Reference data: Data to be shifted:
acc acc
index index
1480681219**96**0000000 1 1480681220**04**0000000 8
1480681220**00**0000000 2 1480681220**08**0000000 9
1480681220**04**0000000 3 1480681220**12**0000000 7
1480681220**08**0000000 4 1480681220**16**0000000 10
1480681220**12**0000000 5 1480681220**20**0000000 6
(The bold editing option did not seem to work, but I wanted to highlight those parts of the indexes)
I would like to shift my data frame with amount of extra time given. Please note, the time is in nanoseconds. I realized that something like df.shift(2) shifts my data 2 places, but I would like to shift my data with -80000000 nanoseconds which in this case is 2 places:
Input:
acc
index
1480681220040000000 8
1480681220080000000 9
1480681220120000000 7
1480681220160000000 10
1480681220200000000 6
Desired output:
acc
index
1480681219960000000 8
1480681220000000000 9
1480681220040000000 7
1480681220080000000 10
1480681220120000000 6
1480681220160000000 NaN
1480681220200000000 NaN
This is a smaller scale of my code:
class device_data(object):
def __init__(self):
_index = [1480681220040000000,
1480681220080000000,
1480681220120000000,
1480681220160000000,
1480681220200000000]
self.df = pd.DataFrame({'acc': [8, 9, 7, 10, 6], 'index': _index})
self.df = self.df.set_index('index')
if __name__ == '__main__':
extratime = np.int64(-40000000)
session = dict()
session[2] = {'testnumber': '401',
'devicename': 'peanut'}
session[2]['data_in_device_class'] = device_data()

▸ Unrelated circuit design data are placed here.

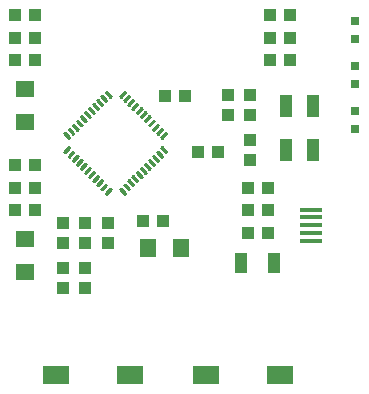
<source format=gtp>
G04 EAGLE Gerber RS-274X export*
G75*
%MOMM*%
%FSLAX34Y34*%
%LPD*%
%INSolderpaste Top*%
%IPPOS*%
%AMOC8*
5,1,8,0,0,1.08239X$1,22.5*%
G01*
%ADD10R,1.000000X1.100000*%
%ADD11R,1.400000X1.600000*%
%ADD12R,1.100000X1.000000*%
%ADD13R,0.800000X0.800000*%
%ADD14C,0.255000*%
%ADD15R,1.100000X1.900000*%
%ADD16R,1.000000X1.800000*%
%ADD17R,1.850000X0.400000*%
%ADD18R,1.600000X1.400000*%
%ADD19R,2.300000X1.600000*%


D10*
X126870Y154550D03*
X126870Y137550D03*
D11*
X189180Y133220D03*
X161180Y133220D03*
D12*
X281550Y292100D03*
X264550Y292100D03*
D13*
X336550Y233800D03*
X336550Y248800D03*
D12*
X203590Y214630D03*
X220590Y214630D03*
D10*
X107950Y137550D03*
X107950Y154550D03*
X88900Y137550D03*
X88900Y154550D03*
D12*
X264550Y330200D03*
X281550Y330200D03*
D13*
X336550Y325000D03*
X336550Y310000D03*
D14*
X141279Y179142D02*
X137427Y182994D01*
X137745Y183312D01*
X141597Y179460D01*
X141279Y179142D01*
X139493Y181564D02*
X138857Y181564D01*
X140913Y186480D02*
X144765Y182628D01*
X140913Y186480D02*
X141231Y186798D01*
X145083Y182946D01*
X144765Y182628D01*
X142979Y185050D02*
X142343Y185050D01*
X144400Y189966D02*
X148252Y186114D01*
X144400Y189966D02*
X144718Y190284D01*
X148570Y186432D01*
X148252Y186114D01*
X146466Y188536D02*
X145830Y188536D01*
X147886Y193452D02*
X151738Y189600D01*
X147886Y193452D02*
X148204Y193770D01*
X152056Y189918D01*
X151738Y189600D01*
X149952Y192022D02*
X149316Y192022D01*
X151372Y196938D02*
X155224Y193086D01*
X151372Y196938D02*
X151690Y197256D01*
X155542Y193404D01*
X155224Y193086D01*
X153438Y195508D02*
X152802Y195508D01*
X154858Y200424D02*
X158710Y196572D01*
X154858Y200424D02*
X155176Y200742D01*
X159028Y196890D01*
X158710Y196572D01*
X156924Y198994D02*
X156288Y198994D01*
X158662Y204228D02*
X162514Y200376D01*
X162196Y200058D01*
X158344Y203910D01*
X158662Y204228D01*
X159774Y202480D02*
X160410Y202480D01*
X162148Y207714D02*
X166000Y203862D01*
X165682Y203544D01*
X161830Y207396D01*
X162148Y207714D01*
X163260Y205966D02*
X163896Y205966D01*
X165634Y211200D02*
X169486Y207348D01*
X169168Y207030D01*
X165316Y210882D01*
X165634Y211200D01*
X166746Y209452D02*
X167382Y209452D01*
X169120Y214687D02*
X172972Y210835D01*
X172654Y210517D01*
X168802Y214369D01*
X169120Y214687D01*
X170232Y212939D02*
X170868Y212939D01*
X172606Y218173D02*
X176458Y214321D01*
X176140Y214003D01*
X172288Y217855D01*
X172606Y218173D01*
X173718Y216425D02*
X174354Y216425D01*
X172606Y226327D02*
X176458Y230179D01*
X172606Y226327D02*
X172288Y226645D01*
X176140Y230497D01*
X176458Y230179D01*
X175028Y228749D02*
X174392Y228749D01*
X172972Y233665D02*
X169120Y229813D01*
X168802Y230131D01*
X172654Y233983D01*
X172972Y233665D01*
X171542Y232235D02*
X170906Y232235D01*
X169486Y237152D02*
X165634Y233300D01*
X165316Y233618D01*
X169168Y237470D01*
X169486Y237152D01*
X168056Y235722D02*
X167420Y235722D01*
X166000Y240638D02*
X162148Y236786D01*
X161830Y237104D01*
X165682Y240956D01*
X166000Y240638D01*
X164570Y239208D02*
X163934Y239208D01*
X162514Y244124D02*
X158662Y240272D01*
X158344Y240590D01*
X162196Y244442D01*
X162514Y244124D01*
X161084Y242694D02*
X160448Y242694D01*
X159028Y247610D02*
X155176Y243758D01*
X154858Y244076D01*
X158710Y247928D01*
X159028Y247610D01*
X157598Y246180D02*
X156962Y246180D01*
X155224Y251414D02*
X151372Y247562D01*
X155224Y251414D02*
X155542Y251096D01*
X151690Y247244D01*
X151372Y247562D01*
X153476Y249666D02*
X154112Y249666D01*
X151738Y254900D02*
X147886Y251048D01*
X151738Y254900D02*
X152056Y254582D01*
X148204Y250730D01*
X147886Y251048D01*
X149990Y253152D02*
X150626Y253152D01*
X148252Y258386D02*
X144400Y254534D01*
X148252Y258386D02*
X148570Y258068D01*
X144718Y254216D01*
X144400Y254534D01*
X146504Y256638D02*
X147140Y256638D01*
X144765Y261872D02*
X140913Y258020D01*
X144765Y261872D02*
X145083Y261554D01*
X141231Y257702D01*
X140913Y258020D01*
X143017Y260124D02*
X143653Y260124D01*
X141279Y265358D02*
X137427Y261506D01*
X141279Y265358D02*
X141597Y265040D01*
X137745Y261188D01*
X137427Y261506D01*
X139531Y263610D02*
X140167Y263610D01*
X129273Y261506D02*
X125421Y265358D01*
X129273Y261506D02*
X128955Y261188D01*
X125103Y265040D01*
X125421Y265358D01*
X126533Y263610D02*
X127169Y263610D01*
X121935Y261872D02*
X125787Y258020D01*
X125469Y257702D01*
X121617Y261554D01*
X121935Y261872D01*
X123047Y260124D02*
X123683Y260124D01*
X118448Y258386D02*
X122300Y254534D01*
X121982Y254216D01*
X118130Y258068D01*
X118448Y258386D01*
X119560Y256638D02*
X120196Y256638D01*
X114962Y254900D02*
X118814Y251048D01*
X118496Y250730D01*
X114644Y254582D01*
X114962Y254900D01*
X116074Y253152D02*
X116710Y253152D01*
X111476Y251414D02*
X115328Y247562D01*
X115010Y247244D01*
X111158Y251096D01*
X111476Y251414D01*
X112588Y249666D02*
X113224Y249666D01*
X107990Y247928D02*
X111842Y244076D01*
X111524Y243758D01*
X107672Y247610D01*
X107990Y247928D01*
X109102Y246180D02*
X109738Y246180D01*
X104186Y244124D02*
X108038Y240272D01*
X104186Y244124D02*
X104504Y244442D01*
X108356Y240590D01*
X108038Y240272D01*
X106252Y242694D02*
X105616Y242694D01*
X100700Y240638D02*
X104552Y236786D01*
X100700Y240638D02*
X101018Y240956D01*
X104870Y237104D01*
X104552Y236786D01*
X102766Y239208D02*
X102130Y239208D01*
X97214Y237152D02*
X101066Y233300D01*
X97214Y237152D02*
X97532Y237470D01*
X101384Y233618D01*
X101066Y233300D01*
X99280Y235722D02*
X98644Y235722D01*
X93728Y233665D02*
X97580Y229813D01*
X93728Y233665D02*
X94046Y233983D01*
X97898Y230131D01*
X97580Y229813D01*
X95794Y232235D02*
X95158Y232235D01*
X90242Y230179D02*
X94094Y226327D01*
X90242Y230179D02*
X90560Y230497D01*
X94412Y226645D01*
X94094Y226327D01*
X92308Y228749D02*
X91672Y228749D01*
X94094Y218173D02*
X90242Y214321D01*
X94094Y218173D02*
X94412Y217855D01*
X90560Y214003D01*
X90242Y214321D01*
X92346Y216425D02*
X92982Y216425D01*
X97580Y214687D02*
X93728Y210835D01*
X97580Y214687D02*
X97898Y214369D01*
X94046Y210517D01*
X93728Y210835D01*
X95832Y212939D02*
X96468Y212939D01*
X101066Y211200D02*
X97214Y207348D01*
X101066Y211200D02*
X101384Y210882D01*
X97532Y207030D01*
X97214Y207348D01*
X99318Y209452D02*
X99954Y209452D01*
X104552Y207714D02*
X100700Y203862D01*
X104552Y207714D02*
X104870Y207396D01*
X101018Y203544D01*
X100700Y203862D01*
X102804Y205966D02*
X103440Y205966D01*
X108038Y204228D02*
X104186Y200376D01*
X108038Y204228D02*
X108356Y203910D01*
X104504Y200058D01*
X104186Y200376D01*
X106290Y202480D02*
X106926Y202480D01*
X111524Y200742D02*
X107672Y196890D01*
X111524Y200742D02*
X111842Y200424D01*
X107990Y196572D01*
X107672Y196890D01*
X109776Y198994D02*
X110412Y198994D01*
X115328Y196938D02*
X111476Y193086D01*
X111158Y193404D01*
X115010Y197256D01*
X115328Y196938D01*
X113898Y195508D02*
X113262Y195508D01*
X118814Y193452D02*
X114962Y189600D01*
X114644Y189918D01*
X118496Y193770D01*
X118814Y193452D01*
X117384Y192022D02*
X116748Y192022D01*
X122300Y189966D02*
X118448Y186114D01*
X118130Y186432D01*
X121982Y190284D01*
X122300Y189966D01*
X120870Y188536D02*
X120234Y188536D01*
X125787Y186480D02*
X121935Y182628D01*
X121617Y182946D01*
X125469Y186798D01*
X125787Y186480D01*
X124357Y185050D02*
X123721Y185050D01*
X129273Y182994D02*
X125421Y179142D01*
X125103Y179460D01*
X128955Y183312D01*
X129273Y182994D01*
X127843Y181564D02*
X127207Y181564D01*
D15*
X301060Y216450D03*
X278060Y253450D03*
X278060Y216450D03*
X301060Y253450D03*
D10*
X247650Y245500D03*
X247650Y262500D03*
X247650Y207400D03*
X247650Y224400D03*
D12*
X156600Y156210D03*
X173600Y156210D03*
X245500Y146050D03*
X262500Y146050D03*
X264550Y311150D03*
X281550Y311150D03*
D13*
X336550Y286900D03*
X336550Y271900D03*
D12*
X245500Y184150D03*
X262500Y184150D03*
X245500Y165100D03*
X262500Y165100D03*
D16*
X268000Y120650D03*
X240000Y120650D03*
D17*
X298950Y152400D03*
X298950Y145900D03*
X298950Y165400D03*
X298950Y158900D03*
X298950Y139400D03*
D12*
X65650Y184150D03*
X48650Y184150D03*
X65650Y203200D03*
X48650Y203200D03*
X65650Y165100D03*
X48650Y165100D03*
D18*
X57150Y113000D03*
X57150Y141000D03*
D12*
X65650Y311150D03*
X48650Y311150D03*
X65650Y330200D03*
X48650Y330200D03*
X65650Y292100D03*
X48650Y292100D03*
D18*
X57150Y240000D03*
X57150Y268000D03*
D10*
X88900Y116450D03*
X88900Y99450D03*
X107950Y116450D03*
X107950Y99450D03*
D12*
X175650Y261620D03*
X192650Y261620D03*
D10*
X228600Y262500D03*
X228600Y245500D03*
D19*
X82800Y25400D03*
X145800Y25400D03*
X209800Y25400D03*
X272800Y25400D03*
M02*

</source>
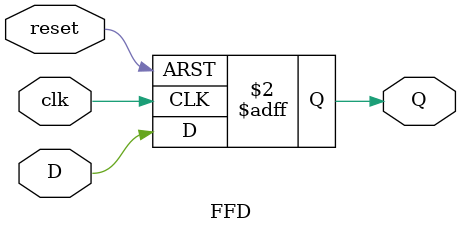
<source format=v>
`timescale 1ns / 1ps
module FFD(
	input clk, reset, D,
	output reg Q
    );
always @(posedge clk, posedge reset)
	if (reset)
		Q <= 0;
	else
		Q <= D;

endmodule

</source>
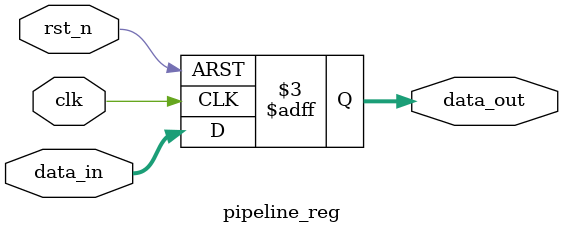
<source format=v>
module pipeline_reg (
    input  wire        clk,
    input  wire        rst_n,
    input  wire [3:0]  data_in,
    output reg  [3:0]  data_out
);
    always @(posedge clk or negedge rst_n) begin
        if (!rst_n)
            data_out <= 4'b0000;
        else
            data_out <= data_in;
    end
endmodule

</source>
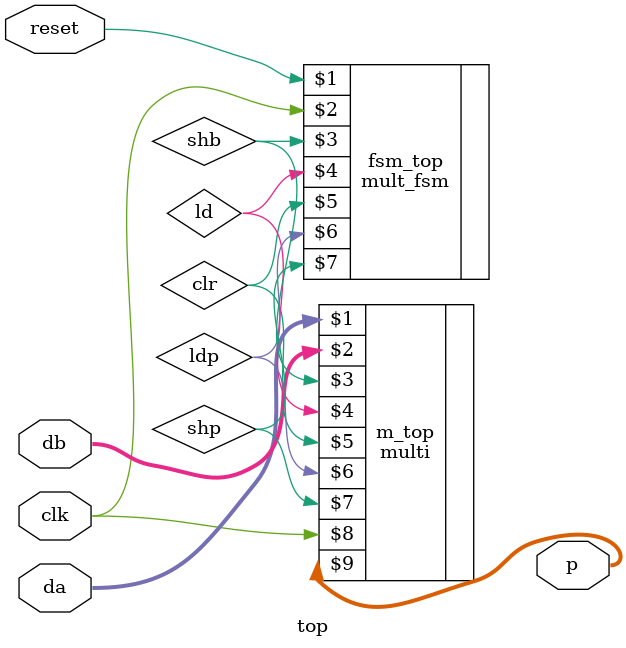
<source format=v>
`timescale 1ns / 1ps


module top(reset, clk, da, db, p);
input reset, clk;
input [3:0] da, db;
output[7:0] p;

wire shb, shp, ld, ldp, clr;

multi m_top(da, db, shb, ld, clr, ldp, shp, clk, p);
mult_fsm fsm_top(reset, clk, shb, ld, clr, ldp, shp);

endmodule

</source>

print session[2]['data_in_device_class'].df
if hasattr(session[2]['data_in_device_class'], 'df'):
session[2]['data_in_device_class'].df = session[2]['data_in_device_class'].df.shift(int(round(extratime)))
else:
pass
print session[2]['data_in_device_class'].df
When I ran the original code, it gave me this error: OverflowError: Python int too large to convert to C long
I used extratime = np.int64(extratime) to solve the problem. I notice that with the scaled down version of my code, that it is not really needed.
My question still stands as how I could use shift to move my index with a value amount and not with the amount of places it needs to move?
Thank you
First you want to shift your index by the desired amount, and then reindex, to make things easier I take a copy here, shift the index, and we reindex on the union of the shifted index and the original index to introduce NaN rows:
In [232]:
df1 = df.copy()
df1.index -= 80000000
df1.reindex(df1.index.union(df.index))
Out[232]:
acc
index
1480681219960000000 8.0
1480681220000000000 9.0
1480681220040000000 7.0
1480681220080000000 10.0
1480681220120000000 6.0
1480681220160000000 NaN
1480681220200000000 NaN
IIUC:
You can just reassign your index with itself added to extra time.
Consider the dataframe df as an example
df = pd.DataFrame(np.arange(100).reshape(5, -1))
df
I can "shift" the entire dataframe down like this
df.index = df.index + 5
df
Let me know if this is on the mark. Otherwise, I'll delete it.